Getting to Nakhchivan requires a flight — from Baku, overflying the country that has blocked the land route since 1991. The flight takes forty-five minutes. On the descent you see a landscape that is immediately legible as different: drier, more austere, the mountains to the south carrying the particular bareness of the Iranian plateau. I landed feeling I had arrived somewhere that had been testing its own self-sufficiency for a long time, and had come to understand that quality as identity.
The Momine Khatun Mausoleum
The reason most people come, if they come at all, is a tomb built in 1186. The Momine Khatun mausoleum rises from the edge of the city in ten-sided brick, twenty-six meters of Seljuk geometry that architects have been studying for eight hundred years. The brickwork is extraordinary — not inert but almost kinetic, the diamond-patterned surface creating a rotation effect as you walk around it, the form narrowing toward a conical crown that catches the light differently by the hour. The architect was Ajami Nakhchivani, the same man responsible for the slightly older Yusuf ibn Kuseyir mausoleum nearby, and together they constitute one of the most significant surviving bodies of Seljuk architectural work in the world.

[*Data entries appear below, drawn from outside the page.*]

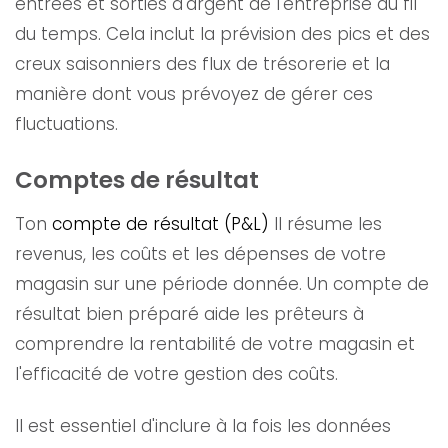
entrées et sorties d'argent de l'entreprise au fil
du temps. Cela inclut la prévision des pics et des
creux saisonniers des flux de trésorerie et la
manière dont vous prévoyez de gérer ces
fluctuations.
Comptes de résultat
Ton
compte de résultat (P&L)
Il résume les
revenus, les coûts et les dépenses de votre
magasin sur une période donnée. Un compte de
résultat bien préparé aide les prêteurs à
comprendre la rentabilité de votre magasin et
l'efficacité de votre gestion des coûts.
Il est essentiel d'inclure à la fois les données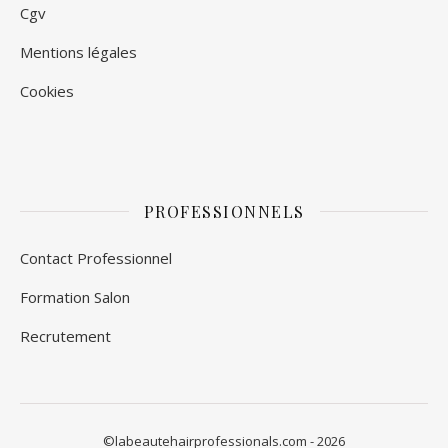
Cgv
Mentions légales
Cookies
PROFESSIONNELS
Contact Professionnel
Formation Salon
Recrutement
©
labeautehairprofessionals.com
- 2026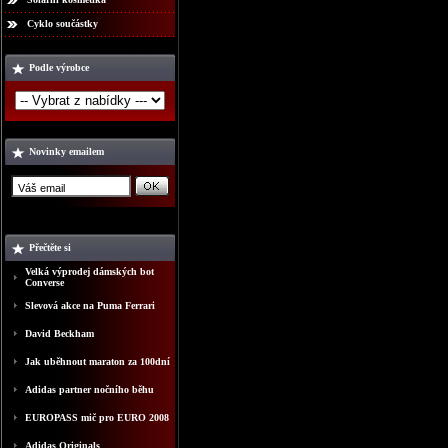
Cyklo součástky
Podle výrobce
Novinky emailem
Přečtěte si
Velká výprodej dámských bot
Converse
Slevová akce na Puma Ferrari
David Beckham
Jak uběhnout maraton za 100dní
Adidas partner nočního běhu
EUROPASS mič pro EURO 2008
Adidas Originals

I arrived at the mausoleum at around four in the afternoon, when the low sun hit the brick at an angle that made the diamond pattern seem to vibrate. A small group of schoolchildren was there with a teacher. I circled the building three times. The schoolchildren left. I kept circling.

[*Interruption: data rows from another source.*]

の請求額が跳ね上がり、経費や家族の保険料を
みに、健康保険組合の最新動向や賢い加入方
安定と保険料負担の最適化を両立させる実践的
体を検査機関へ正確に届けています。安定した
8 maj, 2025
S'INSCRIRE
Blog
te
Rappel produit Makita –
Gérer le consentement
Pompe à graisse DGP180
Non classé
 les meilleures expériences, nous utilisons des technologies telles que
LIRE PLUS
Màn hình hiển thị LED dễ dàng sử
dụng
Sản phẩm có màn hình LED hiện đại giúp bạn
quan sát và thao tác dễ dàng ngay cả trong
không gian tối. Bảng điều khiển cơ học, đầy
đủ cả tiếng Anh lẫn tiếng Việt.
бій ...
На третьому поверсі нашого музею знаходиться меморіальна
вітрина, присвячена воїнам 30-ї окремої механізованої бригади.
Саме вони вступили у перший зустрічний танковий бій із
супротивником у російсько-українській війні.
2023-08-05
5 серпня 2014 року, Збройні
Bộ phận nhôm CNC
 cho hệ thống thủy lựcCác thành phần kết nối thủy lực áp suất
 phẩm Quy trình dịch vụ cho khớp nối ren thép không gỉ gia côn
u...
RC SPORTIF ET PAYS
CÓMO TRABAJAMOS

The Alinja Fortress and Salt Mountains
The medieval fortress at Alinja sits at 1,800 meters, carved into a rock formation above a river gorge, and held out against Timur’s forces for fourteen years in the late fourteenth century. The approach involves a steep climb — chains installed in the vertical sections, which I used without shame — and at the top you get battlements, sheer drops, and views into Iran. The air at that altitude had a cold clarity even in late June.
West of the city, the Duzdağ salt mountain is surreal: pink and orange salt strata exposed in a cliff face, with a salt mine inside that has been used as a therapeutic facility since the Soviet period. There are hotel rooms carved into the salt itself, for people with respiratory conditions. I walked the tunnels for an hour. The air tasted metallic and clean.
A City That Knows How to Wait
Nakhchivan city itself has the quality of somewhere that has learned to exist on reduced terms and has stopped resenting it. The markets are well-stocked through Iran, whose border is open and active. The bread — lavash pulled from tandir ovens, eaten immediately — is as good as any I had in Azerbaijan. The old part of the city has a quietness that feels cultivated rather than neglected.
I had tea in a chaikhana where the television was showing Iranian news, which reminded me that the border with Iran is a five-minute drive from where I was sitting, and that orientation here is south and west, not east toward Baku. Nakhchivan operates on its own internal logic. The blockade is an inconvenience it has converted into a personality. I found that more interesting than anything I was prepared for.
When to go: April through June for mild temperatures and green hillsides before the summer drought. September and October are also excellent — harvest season, cooler air, light that flatters the brick on the old monuments. July and August are hot and dry. Winter can be cold but the monuments are striking in snow.